__DIRECTIVE__.
Among the entries that follow, find every line with the word "HUELVA" and copy it.

Stored entries
=== Section Start ===
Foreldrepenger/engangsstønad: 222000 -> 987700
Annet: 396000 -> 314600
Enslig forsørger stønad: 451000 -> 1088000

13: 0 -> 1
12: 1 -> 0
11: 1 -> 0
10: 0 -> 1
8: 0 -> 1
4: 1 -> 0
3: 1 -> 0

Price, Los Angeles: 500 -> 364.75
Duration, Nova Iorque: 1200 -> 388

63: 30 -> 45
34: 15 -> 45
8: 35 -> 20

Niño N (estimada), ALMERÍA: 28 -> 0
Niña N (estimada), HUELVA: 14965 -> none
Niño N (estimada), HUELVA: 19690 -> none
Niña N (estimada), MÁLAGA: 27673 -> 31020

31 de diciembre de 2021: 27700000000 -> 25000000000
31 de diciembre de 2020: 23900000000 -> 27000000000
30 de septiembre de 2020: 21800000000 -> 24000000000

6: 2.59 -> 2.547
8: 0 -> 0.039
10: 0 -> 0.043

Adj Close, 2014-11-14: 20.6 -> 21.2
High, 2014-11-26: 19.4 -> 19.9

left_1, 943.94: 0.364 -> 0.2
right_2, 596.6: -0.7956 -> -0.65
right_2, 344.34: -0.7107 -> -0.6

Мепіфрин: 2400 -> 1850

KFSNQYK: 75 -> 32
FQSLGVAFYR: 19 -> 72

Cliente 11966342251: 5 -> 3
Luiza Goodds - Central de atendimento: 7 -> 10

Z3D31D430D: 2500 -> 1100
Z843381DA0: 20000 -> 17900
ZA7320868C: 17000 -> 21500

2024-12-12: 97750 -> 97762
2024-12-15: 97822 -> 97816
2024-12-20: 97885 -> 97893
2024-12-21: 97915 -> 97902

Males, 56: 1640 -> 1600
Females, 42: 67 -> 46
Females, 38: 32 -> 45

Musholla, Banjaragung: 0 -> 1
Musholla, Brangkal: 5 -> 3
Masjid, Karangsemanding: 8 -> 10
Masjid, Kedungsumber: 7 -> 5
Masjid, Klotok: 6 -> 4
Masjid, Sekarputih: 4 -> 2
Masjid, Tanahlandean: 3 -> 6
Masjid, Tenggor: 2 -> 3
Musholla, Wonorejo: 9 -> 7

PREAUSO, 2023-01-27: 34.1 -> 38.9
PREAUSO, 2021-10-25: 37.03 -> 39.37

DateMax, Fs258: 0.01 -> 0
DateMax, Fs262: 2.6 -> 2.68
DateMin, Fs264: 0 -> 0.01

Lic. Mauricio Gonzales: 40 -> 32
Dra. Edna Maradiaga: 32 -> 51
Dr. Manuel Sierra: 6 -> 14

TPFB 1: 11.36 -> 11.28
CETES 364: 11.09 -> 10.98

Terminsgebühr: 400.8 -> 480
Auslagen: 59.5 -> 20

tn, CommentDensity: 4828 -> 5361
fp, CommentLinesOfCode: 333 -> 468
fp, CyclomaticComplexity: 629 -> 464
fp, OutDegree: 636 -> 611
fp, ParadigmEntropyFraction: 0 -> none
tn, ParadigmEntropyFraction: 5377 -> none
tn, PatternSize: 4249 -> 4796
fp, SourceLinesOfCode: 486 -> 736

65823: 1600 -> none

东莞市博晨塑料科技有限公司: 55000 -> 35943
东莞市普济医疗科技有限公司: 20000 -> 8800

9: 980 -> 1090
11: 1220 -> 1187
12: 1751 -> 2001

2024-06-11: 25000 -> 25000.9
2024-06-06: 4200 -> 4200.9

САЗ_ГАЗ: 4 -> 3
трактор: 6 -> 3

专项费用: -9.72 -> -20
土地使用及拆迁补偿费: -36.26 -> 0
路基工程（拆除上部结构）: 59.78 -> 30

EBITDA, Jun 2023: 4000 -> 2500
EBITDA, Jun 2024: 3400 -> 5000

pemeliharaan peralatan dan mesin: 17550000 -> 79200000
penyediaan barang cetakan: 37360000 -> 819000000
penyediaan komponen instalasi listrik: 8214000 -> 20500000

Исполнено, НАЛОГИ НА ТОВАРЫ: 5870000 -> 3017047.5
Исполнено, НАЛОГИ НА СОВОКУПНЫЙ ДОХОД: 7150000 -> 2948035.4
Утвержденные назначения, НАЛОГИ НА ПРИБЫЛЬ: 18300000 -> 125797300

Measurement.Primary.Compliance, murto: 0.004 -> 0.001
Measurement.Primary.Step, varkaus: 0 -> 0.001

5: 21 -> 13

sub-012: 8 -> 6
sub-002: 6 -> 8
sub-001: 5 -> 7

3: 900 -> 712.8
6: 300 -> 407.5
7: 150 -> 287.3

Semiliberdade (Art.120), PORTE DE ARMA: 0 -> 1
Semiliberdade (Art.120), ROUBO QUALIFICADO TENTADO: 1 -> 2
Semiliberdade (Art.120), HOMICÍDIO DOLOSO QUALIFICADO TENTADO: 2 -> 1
=== Section End ===
__SOLUTION BELOW__.
Niña N (estimada), HUELVA: 14965 -> none
Niño N (estimada), HUELVA: 19690 -> none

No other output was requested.